ANYway, while on that trip I decided to sit down and just start writing the thing already. After all, eating an elephant begins with the first bite. So I expanded the chapter outline from one of my many grant proposals into three whole pages of text. I was 1% done! More importantly, it felt really good to have gotten "over the hump," as if I had finally acquired enough activation energy to start the reaction of writing. You see, I had been planning to wait until I had read "everything" and had a bird's eye view of my sources to draw out an argument. But that sort of wait-and-see methodology risks becoming procrastination while reading "just one more book," because I know that I prefer the passivity reading to the activity writing. So I feel good about exercising some discipline to write about things as I encounter them and have about 20 pages now.

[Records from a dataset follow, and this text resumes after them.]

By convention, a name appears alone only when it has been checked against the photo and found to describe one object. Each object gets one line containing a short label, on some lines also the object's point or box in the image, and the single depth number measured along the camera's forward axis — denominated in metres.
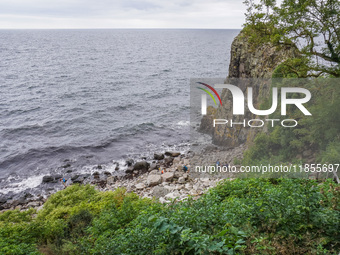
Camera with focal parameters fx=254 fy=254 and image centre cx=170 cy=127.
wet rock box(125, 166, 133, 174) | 26.17
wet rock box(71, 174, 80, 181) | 24.91
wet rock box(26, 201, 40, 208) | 21.22
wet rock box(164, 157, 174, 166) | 27.02
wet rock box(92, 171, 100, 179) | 25.38
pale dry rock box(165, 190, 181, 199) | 18.15
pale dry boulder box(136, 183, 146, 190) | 21.65
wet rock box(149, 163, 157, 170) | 26.28
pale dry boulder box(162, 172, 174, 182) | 22.36
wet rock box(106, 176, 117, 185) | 24.42
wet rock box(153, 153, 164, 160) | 28.05
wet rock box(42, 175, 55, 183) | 24.55
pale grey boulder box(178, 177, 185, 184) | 21.77
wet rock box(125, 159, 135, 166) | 27.33
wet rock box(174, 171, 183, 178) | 23.09
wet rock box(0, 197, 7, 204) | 21.89
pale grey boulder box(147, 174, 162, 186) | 21.89
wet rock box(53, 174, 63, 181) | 25.02
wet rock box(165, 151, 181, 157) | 28.51
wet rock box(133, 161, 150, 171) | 26.45
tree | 13.23
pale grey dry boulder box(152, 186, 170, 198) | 19.08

From reading colleagues' work, I know that first dissertation chapters tend to run on the long side (60+ pages), as the author figures out what he or she is arguing. As my undergraduate thesis adviser told me, "You can't edit what you haven't written yet." So some of the pages I have written will probably be condensed down into paragraphs, or even sentences, as I distill my notes into a concise argument in 30 or 40 pages. I can't help but feel a little miffed, however, that the effort that went into all those pages will likely go unnoticed, and I am tempted to workshop a long version of my first chapter, just so that someone read all this stuff that I've been writing!

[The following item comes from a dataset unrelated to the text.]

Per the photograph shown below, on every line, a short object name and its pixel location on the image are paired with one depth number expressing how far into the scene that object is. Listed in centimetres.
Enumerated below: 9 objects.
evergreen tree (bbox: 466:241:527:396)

Here is where you come in, Dear Reader. I assume most of my ramblings are not interesting to you until I figure out what it is that I am arguing, but the following snippet of text will at least give you an idea of the shape of the project. While in a punny mood one evening, I realized that--if I didn't over do it--I might be able to present my dissertation using the metaphor of multi-course meal. At the end of the Acknowledgments section I lay out what amounts to a menu of what will be served in the pages to come:

In keeping with the theme of food and foodways, one could describe this dissertation as an eight-course meal, with each section or chapter representing a different course. The Acknowledgements are like the soup course: “to stimulate the stomach, not weigh it down.”* The Introduction to my theory of the “telescopic body” is meant “to flatter the gums,” as Henriette Davidis thought appetizers should. I will build my case in the succeeding chapters. With Chapter One, the starter, we have reached the main courses. Davidis suggested a light meat such as steamed poultry, or fish; I will review the by-now familiar history of the development of the New Knowledge of Nutrition in the first three decades of the twentieth century and offer a novel case study on the rations for the sick in Dresden during World War I. According to Davidis-Holle, the entree should be the most complicated dish and the highlight of the meal; Chapter Two will attempt to close the reception loop from producers of scientific information about the healthiest way to preapare vegetables to uses of that same information, namely housewives and the canning industry. By convention the next course consisted of either a roast with compote or a warm pudding: comfort food for a chapter that takes place at home. Chapter Three explores foodways in the ordinary kitchens in both city and countryside. Chapter Four returns to the topic of eating for health/food for the sick (Krankenkost), an apt parallel for the course of light vegetables without meat. The seventh, dessert, course concludes the meal; whereas a middle-class German Hausfrau might have served a torte or ice cream, I will summarize my argument and indicate what changed between 1900 and 1933/5 and what remained the same. The Epilogue looks at the concept of the Volkskörper and its fate up to the present; those who are sated may skip this course, as one may pass on the cheese, fruits, and sweets at the end of long and filling banquet. Finally, to give the reader a “taste” of early-twentieth-century Germany, I have opened each chapter with a representative selection of recipes. Guten Appetit!


*--Davidis-Holle, Das Praktische Kochbuch (1901), 740.